Q. Sandwich Generation: My elderly mother-in-law lives in our town in a very nice senior community. Our toddler grandson lives three hours away. My husband and I are old enough to be great-grands (well, at least HE is) but we have only the one young grandbaby. Now that we are retired, we would like to move close to the grandchild so we can be actively involved for as long as we have some energy left. 90-plus-year-old MIL does not want us to move. She thinks we should just drive back and forth to see the baby. This is 1) tiring and 2) does not allow us real involvement. We don't see MIL that often, even though we are in the same town. My husband does not feel close to her (never has, as she is a pleasant but emotionally chilly person). How awful would it be to move anyhow?

A: I can understand that your mother-in-law wants you around for her last years, but your grandchild will quickly pass through toddlerhood and if you want to be there to help be part of his life now (and the parents of this grandchild are on board with your move) you should do it. This will just mean that the three-hour trek will be to see your mother-in-law. Given your current visiting schedule, it doesn't sound as if coming every two weeks or so will be that much of a difference. Make a commitment to come on a predictable schedule and call frequently so that all of you are as comfortable as possible with the new arrangements.

Q. Cheating Friend: I just found out that my best friend has been cheating on her husband for the majority of her marriage of a few years. I've always known it wasn't a perfect marriage, but my friend has always painted herself as a victim of her husband's mistreatment and my support and advice have been based on that perspective. Now that she's dropped this bomb on me—she's cheated with multiple people, some emotional affairs, some just physical—I'm kind of at a loss for how to respond.

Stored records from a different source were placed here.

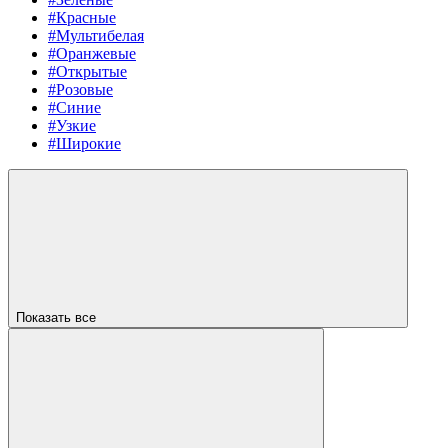
#Красные
#Мультибелая
#Оранжевые
#Открытые
#Розовые
#Синие
#Узкие
#Широкие
Показать все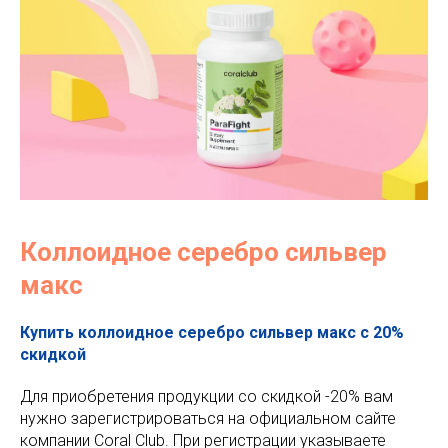
Коллоидное серебро сильвер
макс
Купить коллоидное серебро сильвер макс с 20%
скидкой
Для приобретения продукции со скидкой -20% вам
нужно зарегистрироваться на официальном сайте
компании Coral Club. При регистрации указываете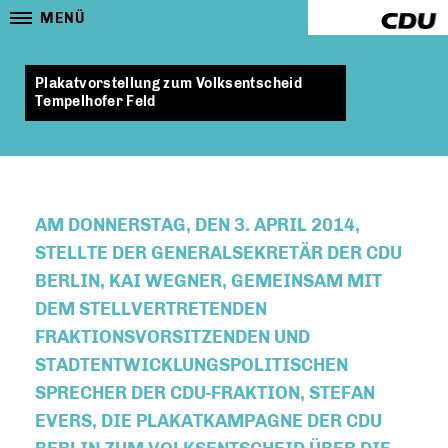
MENÜ
Plakatvorstellung zum Volksentscheid
Tempelhofer Feld
AM DONNERSTAG, DEN 3. APRIL 2014,
STELLTE DER GENERALSEKRETÄR DER CDU
BERLIN, KAI WEGNER, GEMEINSAM MIT
DEM STELLVERTRETENDEN
FRAKTIONSVORSITZENDEN UND
STADTENTWICKLUNGSPOLITISCHEN
SPRECHER DER CDU-FRAKTION, STEFAN
EVERS, DIE PLAKATKAMPAGNE DER CDU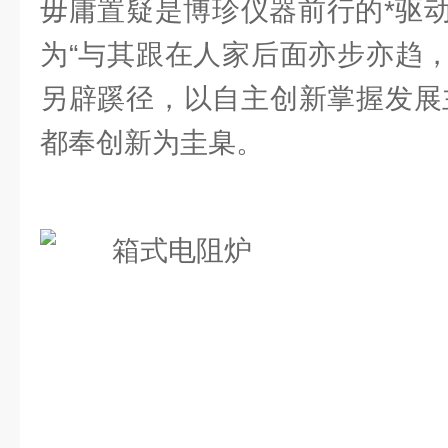
毋庸置疑是博珍仪器前行的*驱
为“与其跟在人家后面亦步亦趋
另辟蹊径，以自主创新掌握发展
都奉创新为圭臬。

I think I'm the only person she's told. What is my responsibility here? I still love her as a friend, but I can't respect her actions. If I come on as too judgmental, I know she will never want to talk about it with me again.

A: You respond honestly but temper the outrage. You say that this gives you a totally different understanding of the dynamics of their marriage, you say surely she knows her inability to be physically or emotionally faithful makes a successful marriage impossible. You tell her you love her but find her actions deeply concerning. If she wants total support and will cut you off because you can't give it, then the basis of your friendship is as shaky as that of her marriage.